Heike se desmayó. Los dos hombres eran su padre, Bruno y Gustav, su amigo. No esperaba, ni mucho menos a esas alturas que su padre estuviera vivo. Aquello complicaba ya las cosas. Sobre todo, si Alfred leía la carta y volvía a Celle a buscar a Elmira.
Gustav cogió a Heike en brazos y juntos, la llevaron a su casa. Esta se hallaba en ruinas, pero aquello era mejor que dormir al raso. La tumbaron en la cama y permanecieron a su lado hasta que despertó. Bruno le trajo agua y un trozo de pan duro y estuvo cuidándola y contándole todo lo que le pasó. Heike se había torcido el tobillo al resbalarse y su padre le aconsejó guardar reposo, pero la muchacha no estaba dispuesta a quedarse allí. Quería volver a su casa. Además, tenía que ver a su madre y contarle lo mismo que a ella.

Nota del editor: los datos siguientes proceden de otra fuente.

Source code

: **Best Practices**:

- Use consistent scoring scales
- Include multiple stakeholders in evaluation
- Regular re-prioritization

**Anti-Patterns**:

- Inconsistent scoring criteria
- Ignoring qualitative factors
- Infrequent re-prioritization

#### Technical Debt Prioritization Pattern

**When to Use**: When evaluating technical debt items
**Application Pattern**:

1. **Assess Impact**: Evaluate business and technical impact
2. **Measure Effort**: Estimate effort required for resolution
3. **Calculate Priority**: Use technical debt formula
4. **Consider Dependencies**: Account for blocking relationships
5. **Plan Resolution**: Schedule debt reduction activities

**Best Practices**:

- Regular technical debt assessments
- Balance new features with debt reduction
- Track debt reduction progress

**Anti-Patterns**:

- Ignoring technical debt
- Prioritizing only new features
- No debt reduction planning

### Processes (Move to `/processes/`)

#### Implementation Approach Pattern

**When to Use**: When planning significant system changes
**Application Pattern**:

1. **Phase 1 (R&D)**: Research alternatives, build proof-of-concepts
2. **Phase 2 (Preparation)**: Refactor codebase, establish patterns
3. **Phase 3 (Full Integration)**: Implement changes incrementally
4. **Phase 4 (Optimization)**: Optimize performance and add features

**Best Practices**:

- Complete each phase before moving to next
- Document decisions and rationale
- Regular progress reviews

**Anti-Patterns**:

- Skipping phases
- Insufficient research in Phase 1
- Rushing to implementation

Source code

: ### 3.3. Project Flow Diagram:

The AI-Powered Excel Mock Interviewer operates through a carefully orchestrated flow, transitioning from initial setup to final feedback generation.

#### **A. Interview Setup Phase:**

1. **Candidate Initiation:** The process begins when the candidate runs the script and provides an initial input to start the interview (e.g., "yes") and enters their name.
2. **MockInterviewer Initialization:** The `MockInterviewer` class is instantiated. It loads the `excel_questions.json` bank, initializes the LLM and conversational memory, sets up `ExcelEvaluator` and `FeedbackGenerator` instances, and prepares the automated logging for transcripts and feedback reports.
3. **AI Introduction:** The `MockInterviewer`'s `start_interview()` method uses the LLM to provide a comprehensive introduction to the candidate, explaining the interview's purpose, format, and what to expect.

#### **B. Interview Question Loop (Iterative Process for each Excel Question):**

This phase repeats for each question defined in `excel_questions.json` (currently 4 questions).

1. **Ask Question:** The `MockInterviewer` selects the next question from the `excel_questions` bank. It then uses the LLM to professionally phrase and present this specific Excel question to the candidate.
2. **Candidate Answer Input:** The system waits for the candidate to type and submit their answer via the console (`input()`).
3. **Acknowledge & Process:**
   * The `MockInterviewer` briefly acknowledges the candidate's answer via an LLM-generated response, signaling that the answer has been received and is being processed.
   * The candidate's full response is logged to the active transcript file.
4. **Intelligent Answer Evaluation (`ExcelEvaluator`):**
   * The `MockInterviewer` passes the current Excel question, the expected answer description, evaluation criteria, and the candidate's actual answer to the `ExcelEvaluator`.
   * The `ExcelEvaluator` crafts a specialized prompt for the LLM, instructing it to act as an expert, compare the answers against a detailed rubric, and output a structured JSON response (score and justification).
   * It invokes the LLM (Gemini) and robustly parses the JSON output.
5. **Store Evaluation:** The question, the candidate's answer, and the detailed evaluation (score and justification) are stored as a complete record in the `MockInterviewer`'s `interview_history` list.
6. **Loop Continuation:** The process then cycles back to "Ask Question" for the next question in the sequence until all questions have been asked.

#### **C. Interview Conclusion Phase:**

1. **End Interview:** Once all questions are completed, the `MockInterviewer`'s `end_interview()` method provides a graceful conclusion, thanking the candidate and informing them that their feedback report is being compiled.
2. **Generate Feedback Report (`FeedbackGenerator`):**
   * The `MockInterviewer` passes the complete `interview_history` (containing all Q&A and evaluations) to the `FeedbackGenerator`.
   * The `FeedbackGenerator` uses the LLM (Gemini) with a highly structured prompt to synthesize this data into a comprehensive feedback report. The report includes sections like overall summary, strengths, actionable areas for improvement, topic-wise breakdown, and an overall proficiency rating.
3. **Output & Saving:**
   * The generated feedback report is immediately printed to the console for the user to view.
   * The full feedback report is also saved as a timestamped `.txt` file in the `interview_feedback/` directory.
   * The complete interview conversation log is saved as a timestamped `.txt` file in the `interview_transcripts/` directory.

Bruno y Gustav emprendieron, de nuevo con Heike en brazos, el camino hacia la casa. Elmira ya estaba preocupándose por la chica, tardaba demasiado para un paseo pequeño. Y ya era de noche, cosa que la inquietaba más y Heinrich estaba fuera, buscándola. El bebé, que notaba el nerviosismo de su madre, no paraba de revolverse. Cuando tocaron a la puerta, dejó a Fainka en la cuna y abrió.
Esta vez, fue Elmira la que se desmayó.